If you don't understand the above, it's okay. Just roughly understand that after retail buying, prices often move against the bullish direction, essentially because our flow changes the market's risk pricing. The reasons why retail traders often encounter this situation are:

• Retail traders almost always use aggressive orders

• Concentrated size, non-stealthy timing

• No hedging

• Not timing the market, not splitting orders

In small altcoins, this situation is even more severe because altcoin liquidity is poor. Often, your order is one of the few aggressive orders within 5 minutes. In large品种, natural hedging might occur, but in small coins, you are the counterparty to the manipulator.

So professional MMs are not trying to crush you; their objective is maxE[Spread Capture]−Inventory Risk−Adverse Selection. Actually, their objective function looks like this, with inventory risk being exponentially penalized.

Readers who have made it this far must be韭菜 with dreams of becoming market manipulators. So to激励 the brave, I'll share a small trick to utilize the quoting mechanism. We said retail traders often have concentrated size and non-stealthy timing, so just do the opposite. Suppose Dave wants to go long 1000U. Instead of going all in at once, using the manipulator's method, first buy 100U. The quoting system will lower the price, allowing me to build a position at a cheaper level. Then I buy another 100U, and the price will continue to fall. Thus, my average entry cost will be much cheaper than going all in at once.

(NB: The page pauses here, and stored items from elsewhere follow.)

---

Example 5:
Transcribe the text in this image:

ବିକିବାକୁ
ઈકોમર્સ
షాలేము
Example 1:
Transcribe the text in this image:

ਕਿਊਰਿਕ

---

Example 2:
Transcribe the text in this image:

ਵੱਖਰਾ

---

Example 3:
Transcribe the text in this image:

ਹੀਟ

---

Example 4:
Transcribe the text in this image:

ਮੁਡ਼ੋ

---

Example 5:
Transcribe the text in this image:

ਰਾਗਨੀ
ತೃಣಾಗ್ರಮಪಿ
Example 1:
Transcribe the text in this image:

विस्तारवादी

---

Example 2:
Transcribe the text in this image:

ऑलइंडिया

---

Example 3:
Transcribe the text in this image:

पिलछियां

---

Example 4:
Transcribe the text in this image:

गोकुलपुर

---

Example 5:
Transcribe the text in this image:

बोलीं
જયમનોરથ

The story of retail's bad luck is only half told here. Besides inventory management quoting factors, the MM's handling of order flow is another element causing price divergence, namely the toxic order flow mentioned at the beginning. In the next part, I will introduce the market maker's order book and order flow, and I will also speculate on the micro-market reasons behind the 1011惨案.

To know what happens next, stay tuned for the next episode.

Связанные с этим вопросы

QWhat is the main reason why altcoin prices often move against retail traders after they buy, according to the article?

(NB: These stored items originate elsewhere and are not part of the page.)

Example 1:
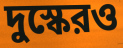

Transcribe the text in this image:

দুস্কেরও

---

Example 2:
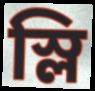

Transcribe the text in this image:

স্লি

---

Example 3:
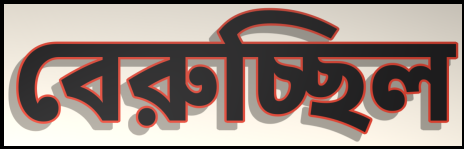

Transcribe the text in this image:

বেরুচ্ছিল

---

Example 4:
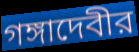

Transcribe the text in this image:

গঙ্গাদেবীর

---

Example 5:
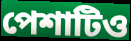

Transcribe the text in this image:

পেশাটিও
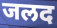
जलद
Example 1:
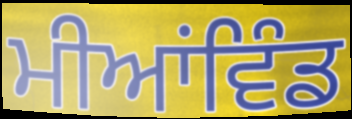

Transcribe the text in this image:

ਮੀਆਂਵਿੰਡ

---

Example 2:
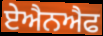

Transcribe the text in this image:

ਏਐਨਐਫ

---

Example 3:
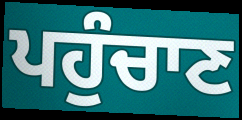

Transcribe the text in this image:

ਪਹੁੰਚਾਣ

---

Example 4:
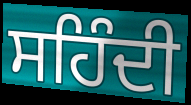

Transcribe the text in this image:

ਸਹਿੰਦੀ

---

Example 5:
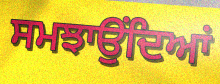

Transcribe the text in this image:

ਸਮਝਾਉਂਦਿਆਂ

AIt is not due to subjective manipulation, but rather the result of the Avellaneda-Stoikov model's Inventory-based pricing quote skew and a protection mechanism against toxic order flow.

QHow does a market maker (MM) react when its inventory becomes short due to a large buy order from a retail trader?

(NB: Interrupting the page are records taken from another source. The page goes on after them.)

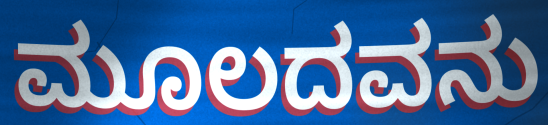
ಮೂಲದವನು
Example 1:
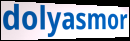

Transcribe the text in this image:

dolyasmor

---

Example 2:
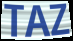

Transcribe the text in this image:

AThe MM will lower its prices to attract sell orders and discourage further buying, while also widening the bid-ask spread to reduce the probability of execution and protect its exposed short position.

QWhat is the 'Reservation Price' in the context of the market maker's pricing model?

AThe Reservation Price is the price at which traders transact with the market maker. It is derived from the Inventory-based pricing model and is calculated as: Reservation Price = Mid price - γ * q, where q is the current inventory and γ is the risk aversion coefficient.

QWhat are the characteristics of retail trader orders that make them particularly vulnerable to price movements against them?

ARetail orders are often aggressive (taking liquidity), concentrated in size, not stealthy in timing, unhedged, and not split or timed strategically.

QWhat practical tip does the article suggest for a retail trader who wants to buy a large position to get a better average entry price?

AInstead of buying the entire position at once, the trader should split the order into smaller chunks. Buying a small amount first causes the MM's pricing system to lower the price, allowing subsequent buys to be executed at cheaper levels, resulting in a lower average cost.